It is a strange glitch with me but I won't own a shoe without a back strap so I can run in them. People have tried to get me to try flip flops...Just can't do it. Maybe I will come around. 


On the shirts, I am curious about the athletic fitted shirts with shorter tight sleeves? Is that a little too pretty boy? Also, one look that works on me is sleeveless. I was thinking of a couple snap up sleeveless shirts? No-go? Not sure I would go out like that but hanging out by the creek seems decent?


----------



## Coffee Amore

Sleeveless shirts on a man work if he has arms with some muscle tone. If not, it's not such a good look. Sleeveless shirts are great around the house, but on a date? 

I'm more about athletic fitted shirts. I'm not a fan of shorter tighter shirts.

Get a good pair of dark shoes. Nikes are fine sometimes if it's a very casual look, but you need a pair of dark brown boots or loafers.


----------



## bobsmith

LOL, I would never wear a sleeveless on a date! Talking mostly outdoor casual events. 

The event we just went to required probably 20 miles of walking over the weekend. I got crap for wearing Nikes but the sandal folks were putting band aids on their feet from blisters....So who is the fool? 

I do need to figure out some decent lake shoes though. Flip flops don;t work for me but Nikes are not right either.


----------



## Rowan

Lake, creek, river, beach shoes - go with a good sport sandal (Teva, Merrell, Keen, Columbia, etc.), if you don't wear flip flops. Something that's easy to take on and off and holds up well in the water and to being cleaned as necessary.

Oh, and there are guys who can get away with a sleeveless shirt, but even they can only do it in certain situations. So, careful with that one.


----------



## Coffee Amore

Please, please don't wear Crocs or these Vibram five-finger shoes.

## ENTRIES SHOWN
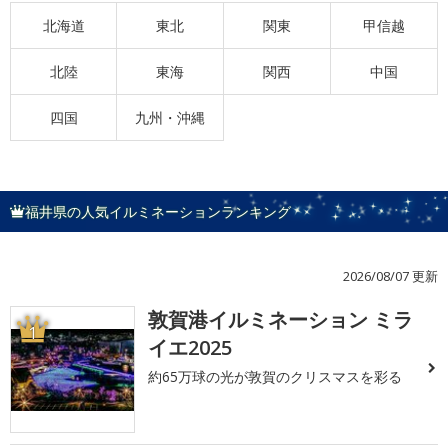
北海道
東北
関東
甲信越
北陸
東海
関西
中国
四国
九州・沖縄
福井県の人気イルミネーションランキング
2026/08/07 更新
敦賀港イルミネーション ミラ
1
イエ2025
約65万球の光が敦賀のクリスマスを彩る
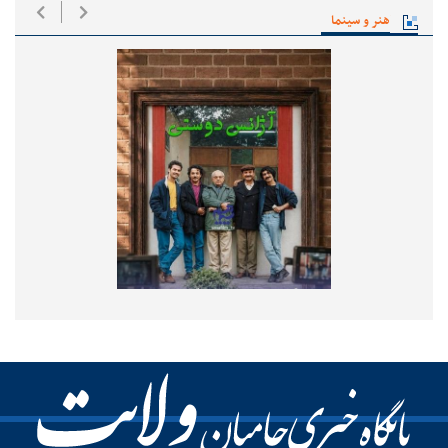
هنر و سینما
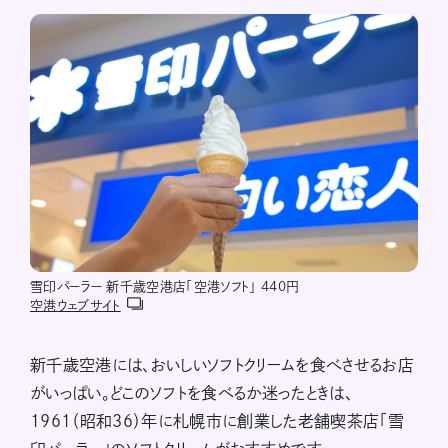
雪印パーラー 新千歳空港店「空港ソフト」 440円
空港ウェブサイト
新千歳空港には、おいしいソフトクリームを食べさせるお店
がいっぱい。どこのソフトを食べるか迷ったときは、
1961（昭和36）年に札幌市に創業した老舗喫茶店「雪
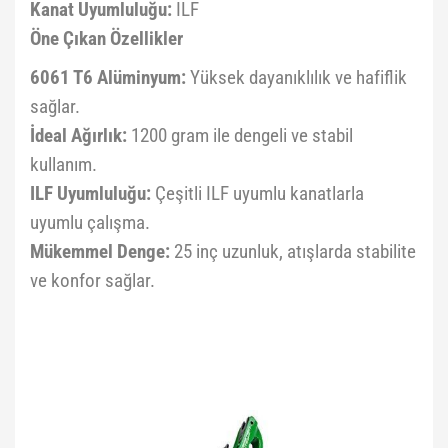
Kanat Uyumluluğu:
ILF
Öne Çıkan Özellikler
6061 T6 Alüminyum:
Yüksek dayanıklılık ve hafiflik
sağlar.
İdeal Ağırlık:
1200 gram ile dengeli ve stabil
kullanım.
ILF Uyumluluğu:
Çeşitli ILF uyumlu kanatlarla
uyumlu çalışma.
Mükemmel Denge:
25 inç uzunluk, atışlarda stabilite
ve konfor sağlar.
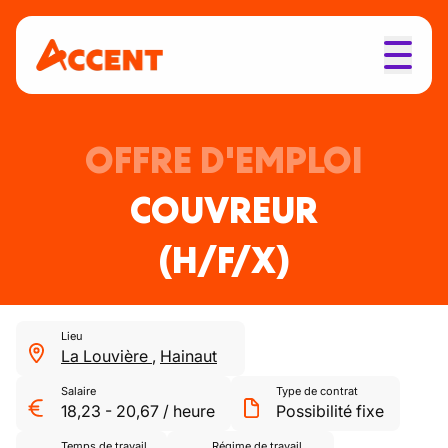
OFFRE D'EMPLOI
COUVREUR
(H/F/X)
Lieu
La Louvière
,
Hainaut
Salaire
Type de contrat
18,23
-
20,67
/
heure
Possibilité fixe
Temps de travail
Régime de travail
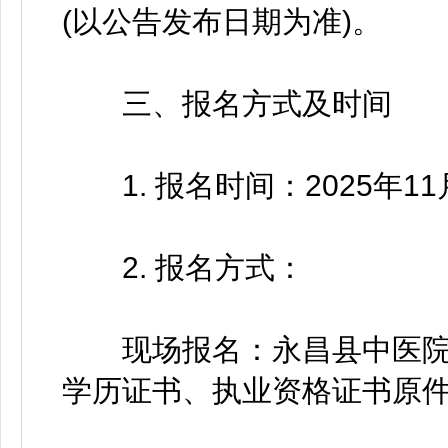
(以公告发布日期为准)。
三、报名方式及时间
1. 报名时间：2025年11月
2. 报名方式：
现场报名：永昌县中医院行
学历证书、执业资格证书原件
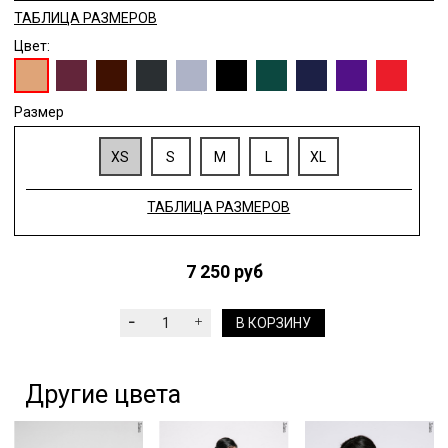
ТАБЛИЦА РАЗМЕРОВ
Цвет:
Размер
XS
S
M
L
XL
ТАБЛИЦА РАЗМЕРОВ
7 250 руб
В КОРЗИНУ
Другие цвета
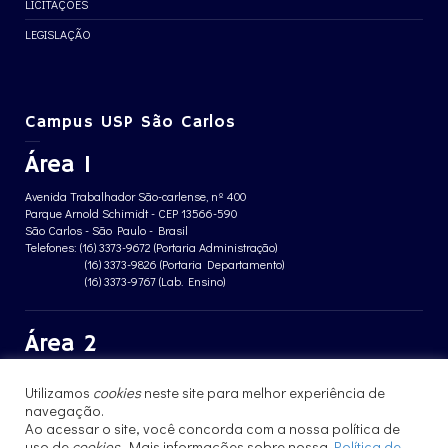
LICITAÇÕES
LEGISLAÇÃO
Campus USP São Carlos
Área 1
Avenida Trabalhador São-carlense, nº 400
Parque Arnold Schimidt - CEP 13566-590
São Carlos - São Paulo - Brasil
Telefones: (16) 3373-9672 (Portaria Administração)
(16) 3373-9826 (Portaria Departamento)
(16) 3373-9767 (Lab. Ensino)
Área 2
Avenida João Dagnone, nº 1100
Utilizamos
cookies
neste site para melhor experiência de
Jardim Santa Angelina - CEP 13563-120
São Carlos - São Paulo - Brasil
navegação.
Telefone: (16) 3373-8068 (Portaria prédio CFBio)
Ao acessar o site, você concorda com a nossa política de
(16) 3364-8070 (Portaria prédio poloTErRA)
uso de
cookies
. Mais informações sobre nossa
Política de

## REQUIRED ACTION 1
In the forum thread on casual men's clothing, which two kinds of shoes does Coffee Amore ask not to be worn?
## REQUIRED ACTION 2
Copy every row of text read from the pictures in Block 1, keeping each line unchanged, and omit the picture markers.

## FINAL ANSWER 1
Crocs and Vibram five-finger shoes.

## FINAL ANSWER 2
北海道
東北
関東
甲信越
北陸
東海
関西
中国
四国
九州・沖縄
福井県の人気イルミネーションランキング
2026/08/07 更新
敦賀港イルミネーション ミラ
1
イエ2025
約65万球の光が敦賀のクリスマスを彩る
هنر و سینما
雪印パーラー 新千歳空港店「空港ソフト」 440円
空港ウェブサイト
新千歳空港には、おいしいソフトクリームを食べさせるお店
がいっぱい。どこのソフトを食べるか迷ったときは、
1961（昭和36）年に札幌市に創業した老舗喫茶店「雪
Kanat Uyumluluğu:
ILF
Öne Çıkan Özellikler
6061 T6 Alüminyum:
Yüksek dayanıklılık ve hafiflik
sağlar.
İdeal Ağırlık:
1200 gram ile dengeli ve stabil
kullanım.
ILF Uyumluluğu:
Çeşitli ILF uyumlu kanatlarla
uyumlu çalışma.
Mükemmel Denge:
25 inç uzunluk, atışlarda stabilite
ve konfor sağlar.
OFFRE D'EMPLOI
COUVREUR
(H/F/X)
Lieu
La Louvière
,
Hainaut
Salaire
Type de contrat
18,23
-
20,67
/
heure
Possibilité fixe
Temps de travail
Régime de travail
(以公告发布日期为准)。
三、报名方式及时间
1. 报名时间：2025年11月
2. 报名方式：
现场报名：永昌县中医院行
学历证书、执业资格证书原件
ТАБЛИЦА РАЗМЕРОВ
Цвет:
Размер
XS
S
M
L
XL
ТАБЛИЦА РАЗМЕРОВ
7 250 руб
В КОРЗИНУ
Другие цвета
LICITAÇÕES
LEGISLAÇÃO
Campus USP São Carlos
Área 1
Avenida Trabalhador São-carlense, nº 400
Parque Arnold Schimidt - CEP 13566-590
São Carlos - São Paulo - Brasil
Telefones: (16) 3373-9672 (Portaria Administração)
(16) 3373-9826 (Portaria Departamento)
(16) 3373-9767 (Lab. Ensino)
Área 2
Avenida João Dagnone, nº 1100
Utilizamos
cookies
neste site para melhor experiência de
Jardim Santa Angelina - CEP 13563-120
São Carlos - São Paulo - Brasil
navegação.
Telefone: (16) 3373-8068 (Portaria prédio CFBio)
Ao acessar o site, você concorda com a nossa política de
(16) 3364-8070 (Portaria prédio poloTErRA)
uso de
cookies
. Mais informações sobre nossa
Política de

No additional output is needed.